Juliana Bennington

MPH ‘16 in Health Policy and Management

My route to the Mailman School was circuitous, detouring into accounting and temping in New York City. While working in non-health jobs, I would come across articles that would remind me of my interest in health policy. I decided I needed to explore this interest more and pursue a career in public health, so I applied to the Mailman School. I have not regretted my decision.

I have learned more than I could have imagined during my first year in the MPH program in Health Policy and Management. I completed my undergraduate degree at a small liberal arts college, where I majored in anthropology with minors in economics, public policy, and physics. I was intimidated to start my public health degree at Columbia, as I was not accustomed to large, lecture-based classes and had not taken any formal public health courses. Luckily, the Core allowed me to reinforce the knowledge I had, integrate new concepts and information, and appreciate the importance of a multidisciplinary perspective on public health. Additionally, the Core allowed me to interact and foster friendships with students from every department, students with whom I am honored to be grouped.

I had long been interested the health gap adolescents occupy, a space between pediatric care and the onset of adult health issues. I completed an internship at the World Health Organization in Geneva my junior year of college where I was able to explore this gap. It was there that I realized my specific area of interest is the health effects of excluding young people from health policy or denying them health services.
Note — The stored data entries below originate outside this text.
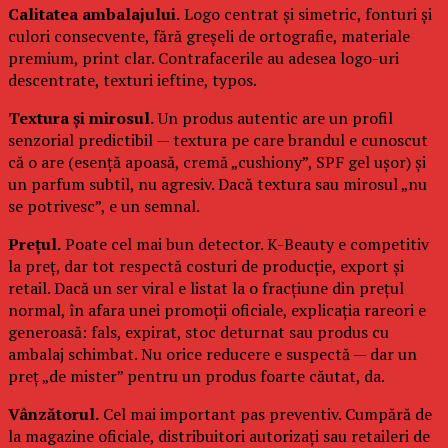
Calitatea ambalajului.
Logo centrat și simetric, fonturi și
culori consecvente, fără greșeli de ortografie, materiale
premium, print clar. Contrafacerile au adesea logo-uri
descentrate, texturi ieftine, typos.
Textura și mirosul.
Un produs autentic are un profil
senzorial predictibil — textura pe care brandul e cunoscut
că o are (esență apoasă, cremă „cushiony”, SPF gel ușor) și
un parfum subtil, nu agresiv. Dacă textura sau mirosul „nu
se potrivesc”, e un semnal.
Prețul.
Poate cel mai bun detector. K-Beauty e competitiv
la preț, dar tot respectă costuri de producție, export și
retail. Dacă un ser viral e listat la o fracțiune din prețul
normal, în afara unei promoții oficiale, explicația rareori e
generoasă: fals, expirat, stoc deturnat sau produs cu
ambalaj schimbat. Nu orice reducere e suspectă — dar un
preț „de mister” pentru un produs foarte căutat, da.
Vânzătorul.
Cel mai important pas preventiv. Cumpără de
la magazine oficiale, distribuitori autorizați sau retaileri de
For my practicum, I am working with the youth team of Women Deliver, a nonprofit that advocates for the rights of women and girls, to address the health issues facing adolescents and young people, and helping to ensure they are included in the post-2015 agenda. As I enter my second year at the Mailman School, I look forward to stimulating classes with professors who are the thought leaders in their fields, as well as to continued engagement with my peers as we prepare for careers in public health.